[Dataset entries]
---+---

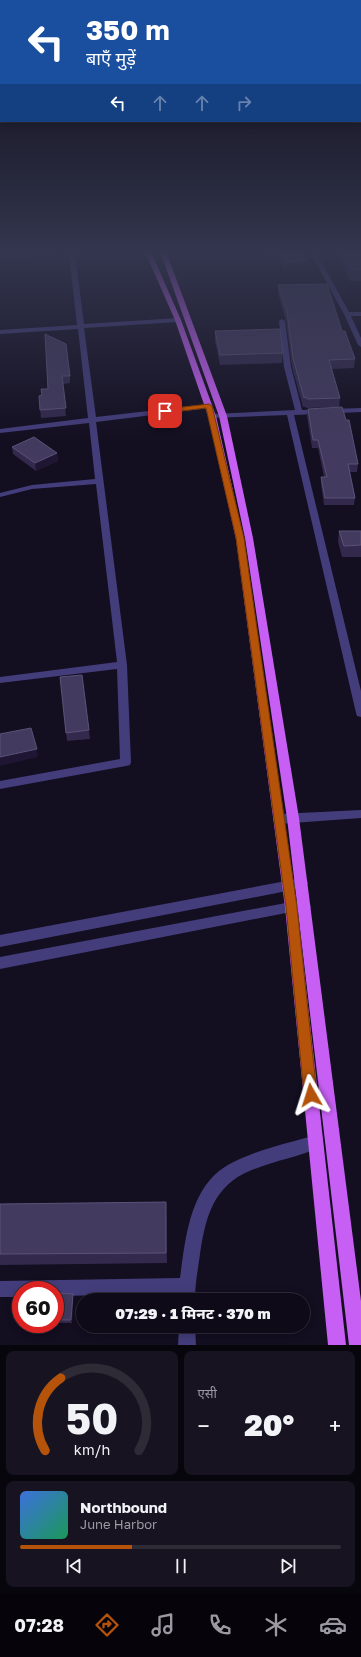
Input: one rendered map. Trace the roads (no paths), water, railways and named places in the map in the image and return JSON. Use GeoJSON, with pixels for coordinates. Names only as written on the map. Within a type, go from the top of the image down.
{"type":"FeatureCollection","features":[{"type":"Feature","properties":{"kind":"main road"},"geometry":{"type":"LineString","coordinates":[[177,317],[215,413],[240,538],[292,907],[337,1345]]}},
{"type":"Feature","properties":{"kind":"main road"},"geometry":{"type":"LineString","coordinates":[[184,317],[215,413],[249,538],[302,883],[356,1284],[358,1345]]}},
{"type":"Feature","properties":{"kind":"street"},"geometry":{"type":"LineString","coordinates":[[0,785],[126,762],[122,665],[80,317]]}},
{"type":"Feature","properties":{"kind":"street"},"geometry":{"type":"LineString","coordinates":[[348,317],[361,345]]}},
{"type":"Feature","properties":{"kind":"street"},"geometry":{"type":"LineString","coordinates":[[0,332],[178,320]]}},
{"type":"Feature","properties":{"kind":"street"},"geometry":{"type":"LineString","coordinates":[[282,321],[284,350],[294,413],[361,713]]}},
{"type":"Feature","properties":{"kind":"street"},"geometry":{"type":"LineString","coordinates":[[0,431],[92,420],[215,413],[294,413],[361,410]]}},
{"type":"Feature","properties":{"kind":"street"},"geometry":{"type":"LineString","coordinates":[[0,495],[32,487],[100,481]]}},
{"type":"Feature","properties":{"kind":"street"},"geometry":{"type":"LineString","coordinates":[[0,680],[122,665]]}},
{"type":"Feature","properties":{"kind":"street"},"geometry":{"type":"LineString","coordinates":[[279,819],[361,814]]}},
{"type":"Feature","properties":{"kind":"street"},"geometry":{"type":"LineString","coordinates":[[0,941],[302,883]]}},
{"type":"Feature","properties":{"kind":"street"},"geometry":{"type":"LineString","coordinates":[[0,963],[292,907],[305,907]]}},
{"type":"Feature","properties":{"kind":"street"},"geometry":{"type":"LineString","coordinates":[[0,1289],[187,1293],[196,1224],[200,1209],[209,1193],[222,1180],[236,1170],[316,1142]]}},
{"type":"Feature","properties":{"kind":"street"},"geometry":{"type":"LineString","coordinates":[[187,1333],[187,1345]]}}]}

---+---

Every record above should be transcribed exactly; the pictures stay out of the copy.

Input: one rendered map. Trace the roads (no paths), water, railways and named places in the map in the image and return JSON. Use GeoJSON, with pixels for coordinates. Names only as written on the map. Within a type, go from the top of the image down.
{"type":"FeatureCollection","features":[{"type":"Feature","properties":{"kind":"main road"},"geometry":{"type":"LineString","coordinates":[[177,317],[215,413],[240,538],[292,907],[337,1345]]}},
{"type":"Feature","properties":{"kind":"main road"},"geometry":{"type":"LineString","coordinates":[[184,317],[215,413],[249,538],[302,883],[356,1284],[358,1345]]}},
{"type":"Feature","properties":{"kind":"street"},"geometry":{"type":"LineString","coordinates":[[0,785],[126,762],[122,665],[80,317]]}},
{"type":"Feature","properties":{"kind":"street"},"geometry":{"type":"LineString","coordinates":[[348,317],[361,345]]}},
{"type":"Feature","properties":{"kind":"street"},"geometry":{"type":"LineString","coordinates":[[0,332],[178,320]]}},
{"type":"Feature","properties":{"kind":"street"},"geometry":{"type":"LineString","coordinates":[[282,321],[284,350],[294,413],[361,713]]}},
{"type":"Feature","properties":{"kind":"street"},"geometry":{"type":"LineString","coordinates":[[0,431],[92,420],[215,413],[294,413],[361,410]]}},
{"type":"Feature","properties":{"kind":"street"},"geometry":{"type":"LineString","coordinates":[[0,495],[32,487],[100,481]]}},
{"type":"Feature","properties":{"kind":"street"},"geometry":{"type":"LineString","coordinates":[[0,680],[122,665]]}},
{"type":"Feature","properties":{"kind":"street"},"geometry":{"type":"LineString","coordinates":[[279,819],[361,814]]}},
{"type":"Feature","properties":{"kind":"street"},"geometry":{"type":"LineString","coordinates":[[0,941],[302,883]]}},
{"type":"Feature","properties":{"kind":"street"},"geometry":{"type":"LineString","coordinates":[[0,963],[292,907],[305,907]]}},
{"type":"Feature","properties":{"kind":"street"},"geometry":{"type":"LineString","coordinates":[[0,1289],[187,1293],[196,1224],[200,1209],[209,1193],[222,1180],[236,1170],[316,1142]]}},
{"type":"Feature","properties":{"kind":"street"},"geometry":{"type":"LineString","coordinates":[[187,1333],[187,1345]]}}]}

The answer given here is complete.